From time-series data collected over 25 years, the researchers quantified the contributions of three salinity sources—highly treated wastewater and outflows from two rapidly urbanizing watersheds in Northern Virginia—to the rising concentration of sodium, a major ion associated with freshwater pollution.

Image Credit: Peter Vikesland for Virginia Tech.

“This study exemplifies the power of combining historical data and new computational tools; it underscores the incredible value of long-term monitoring,” said Grant who is the co-director of the Occoquan Watershed Monitoring Lab and an affiliated faculty member in the Center for Coastal Studies at Virginia Tech. “It is a testimony to the vision of Virginia Tech and the Occoquan Watershed Monitoring Lab and their collaboration with stakeholders in the watershed, including Fairfax Water and the Upper Occoquan Service Authority, over the past two decades.”

The researchers found that rising salt pollution in the reservoir is primarily from watershed runoff during wet weather and highly treated wastewater during dry weather.

Across all timescales evaluated, sodium concentration in the treated wastewater is higher than in outflow from the two watersheds.
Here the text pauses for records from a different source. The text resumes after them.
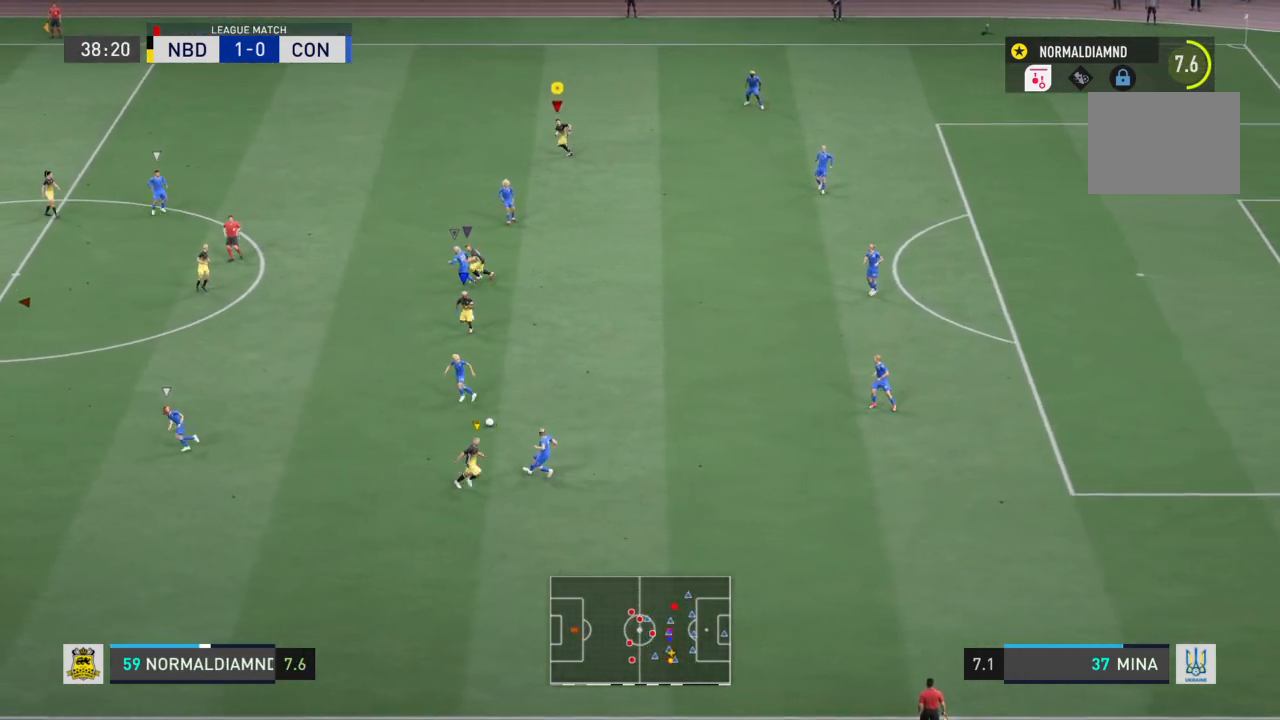
{"buttons": [], "left_stick": "center", "right_stick": "center", "events": []}
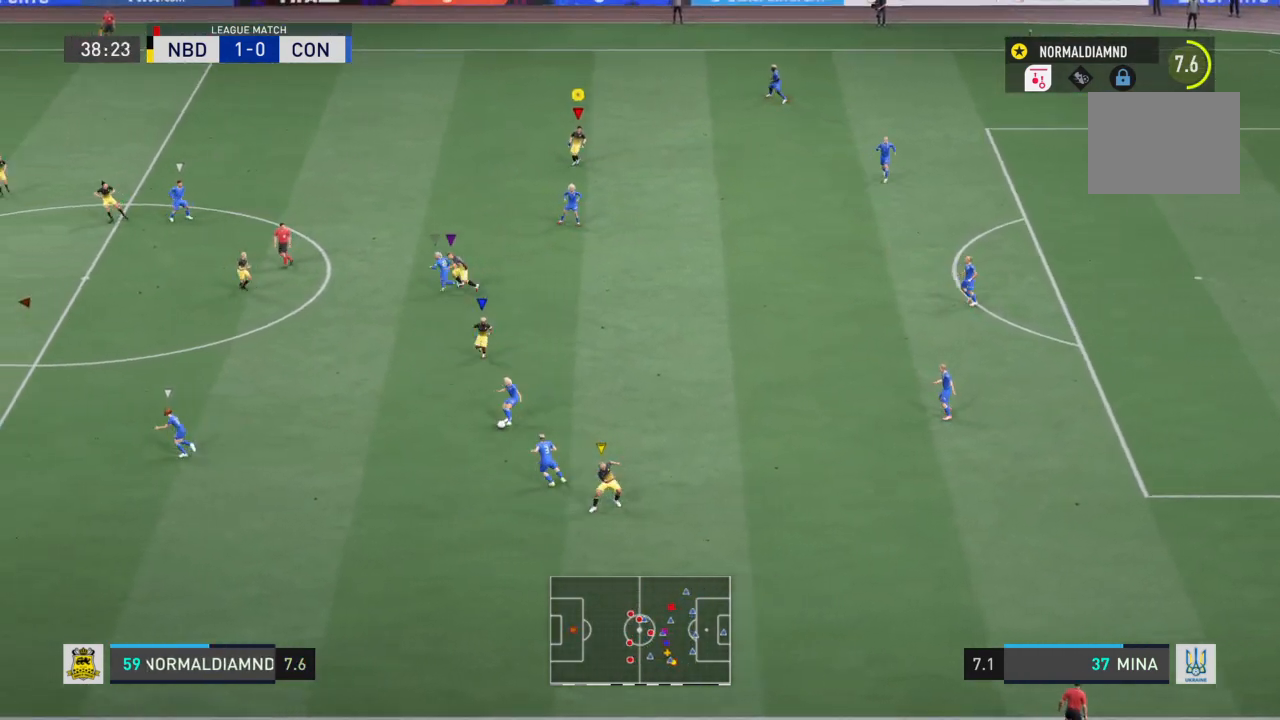
{"buttons": [], "left_stick": "left", "right_stick": "center", "events": [[267, "left_stick", "left"]]}
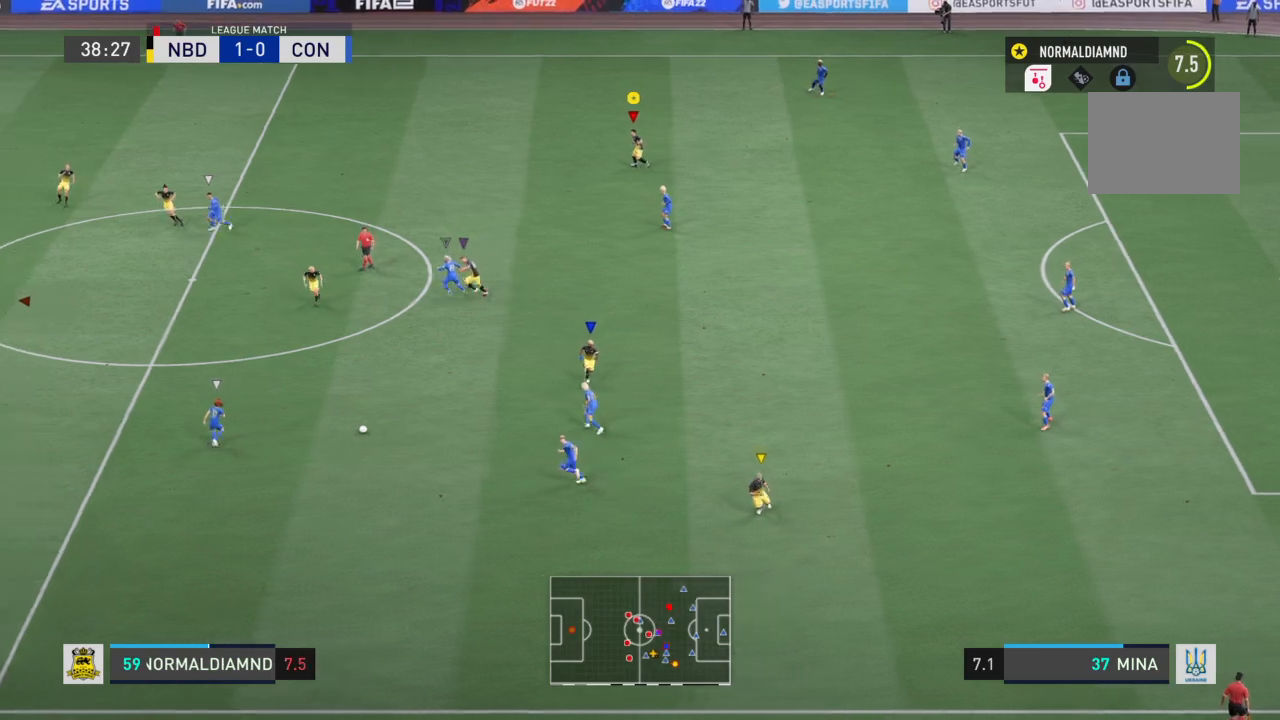
{"buttons": [], "left_stick": "up-left", "right_stick": "center", "events": [[200, "left_stick", "center"], [500, "left_stick", "up-left"]]}
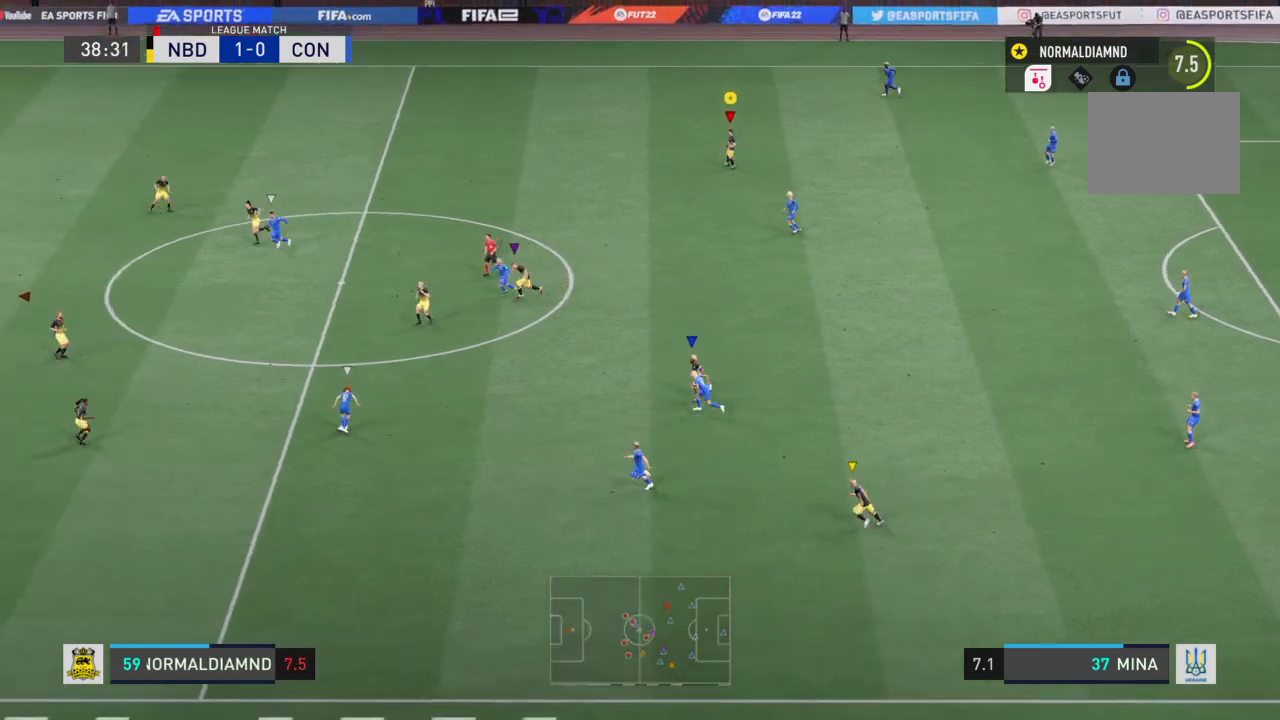
{"buttons": [], "left_stick": "right", "right_stick": "center", "events": [[301, "left_stick", "up-right"], [434, "left_stick", "right"]]}
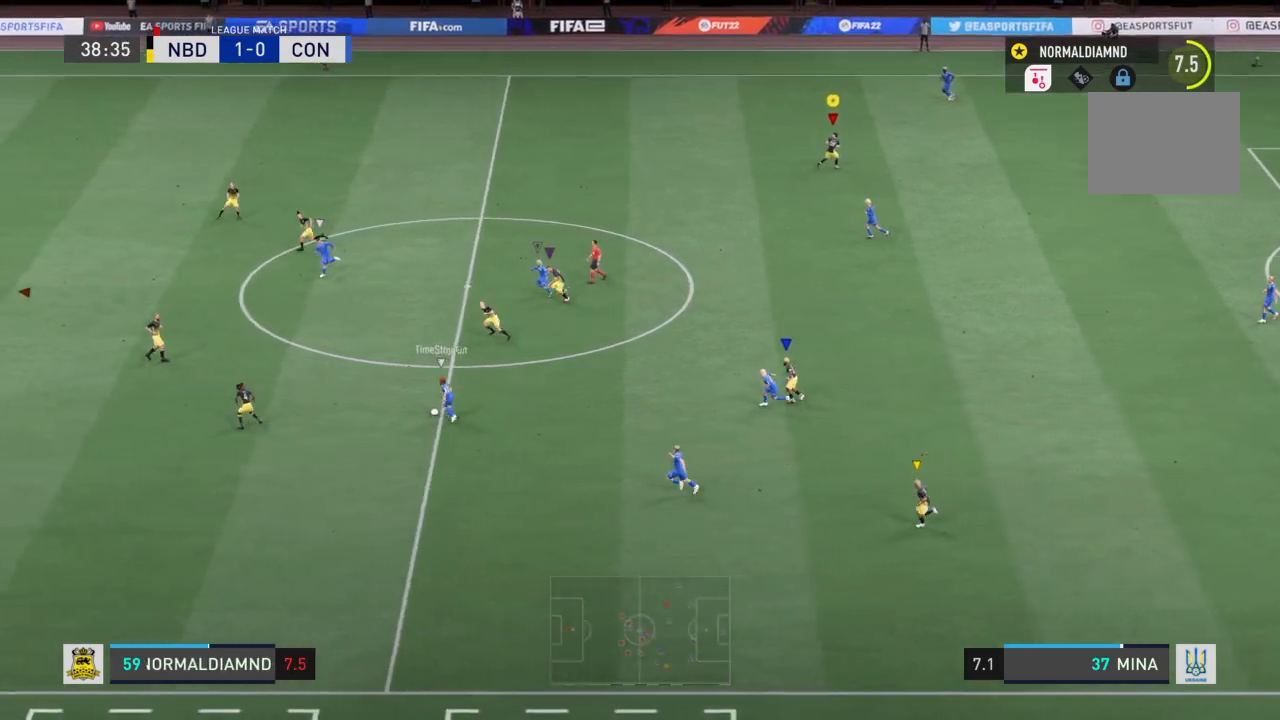
{"buttons": [], "left_stick": "center", "right_stick": "center", "events": [[300, "left_stick", "up-right"], [400, "left_stick", "center"]]}
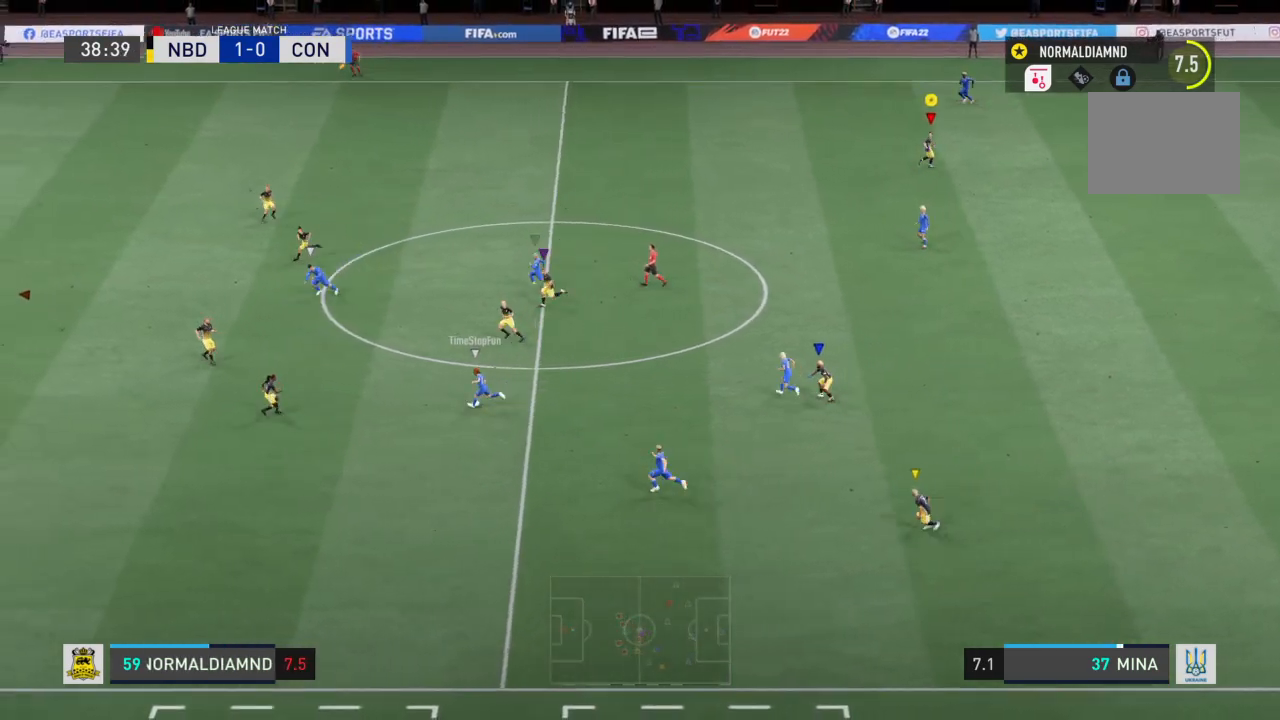
{"buttons": ["R2"], "left_stick": "up-left", "right_stick": "center", "events": [[167, "left_stick", "up-right"], [201, "R2", "down"], [267, "left_stick", "up"], [401, "left_stick", "up-left"]]}
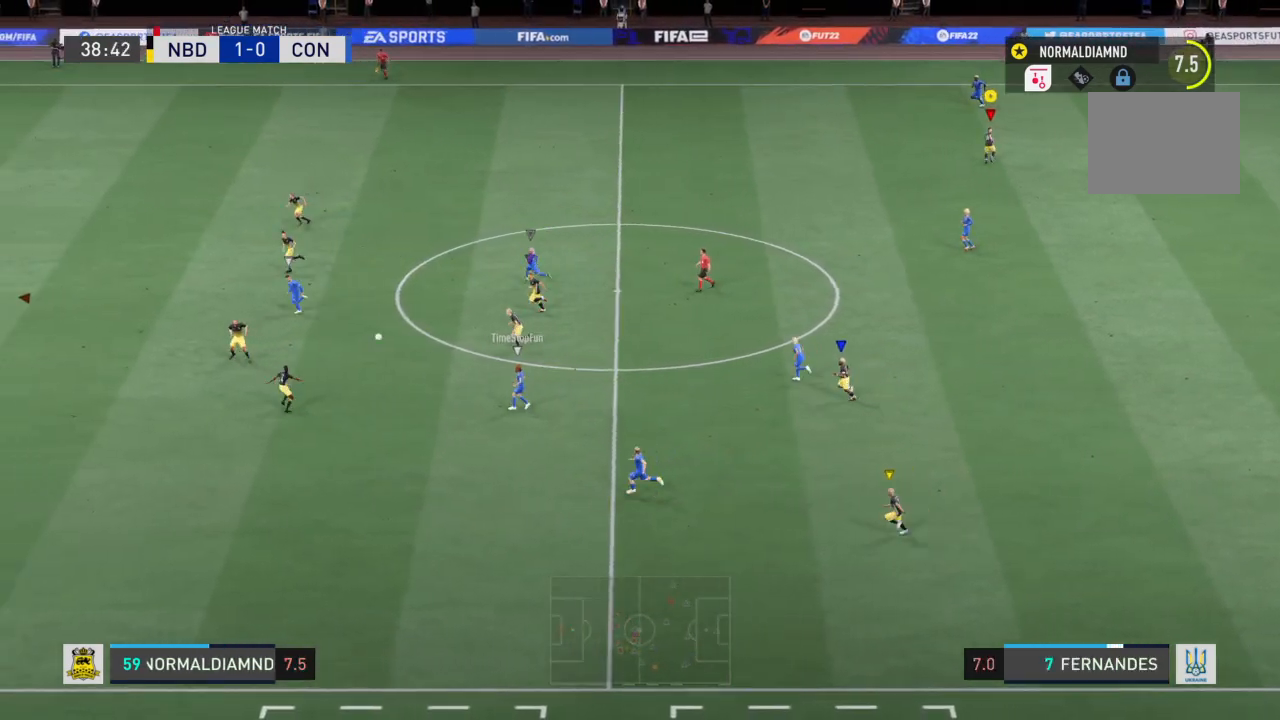
{"buttons": ["R2"], "left_stick": "left", "right_stick": "center", "events": [[100, "left_stick", "left"]]}
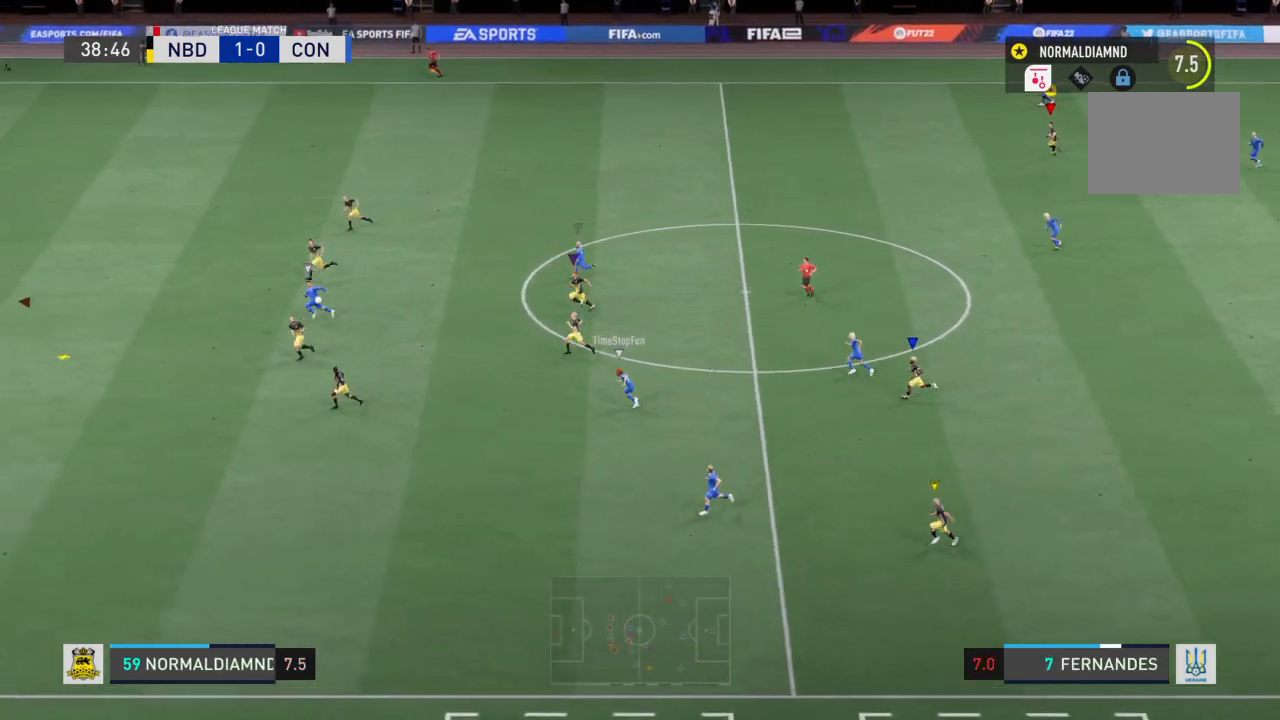
{"buttons": ["R2"], "left_stick": "left", "right_stick": "center", "events": []}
Sodium in the treated wastewater originates from chemicals added during wastewater treatment, industrial and commercial discharges, human excretion, and down-drain disposal of drinking water and sodium-rich household products.

“Our study is unique because it brings together engineers, ecologists, hydrologists, and social scientists to investigate and tackle one of the greatest threats to the world’s water quality,” said Sujay Kaushal, a co-author on the paper and professor of geology at the University of Maryland.

The researchers envision at least four ways in which salt pollution can be reduced:

  1. Limit watershed sources of sodium that enter the water supply (such as from deicer use).
  2. Enforce more stringent pre-treatment requirements on industrial and commercial dischargers.
  3. Switch to low-sodium water and wastewater treatment methods.
  4. Encourage households to adopt low-sodium products.

“Citizens can start today or tomorrow by thinking more critically about what they put down the drain and how that harms the environment, and in turn, their own drinking water supply,” said Vikesland.

This research was part of a partnership between Virginia Tech, University of Maryland, Vanderbilt University, and North Carolina State University. It was funded by a recent multimillion dollar grant that Grant and his collaborators received from the National Science Foundation. Experience gained and lessons learned from this research will be upscaled nationally and globally in partnership with The Water Research Foundation.

“The collaborative effort by this highly interdisciplinary team exemplifies the type of paradigm shifting science that we seek to catalyze and promote,” said William Hopkins, professor in the College of Natural Resources and Environment, director of the Global Change Center, and associate executive director of the Fralin Life Sciences Institute.

“Freshwater salt pollution has become a major focus for diverse researchers at Virginia Tech because the problem is so widespread, getting worse, and affects both the environment and society,” added Hopkins. “Fortunately, the team’s research advances our understanding of important sources of salt pollution so that evidence-based interventions can be identified and implemented. The study has far reaching implications globally as we try to solve this complex environmental problem.”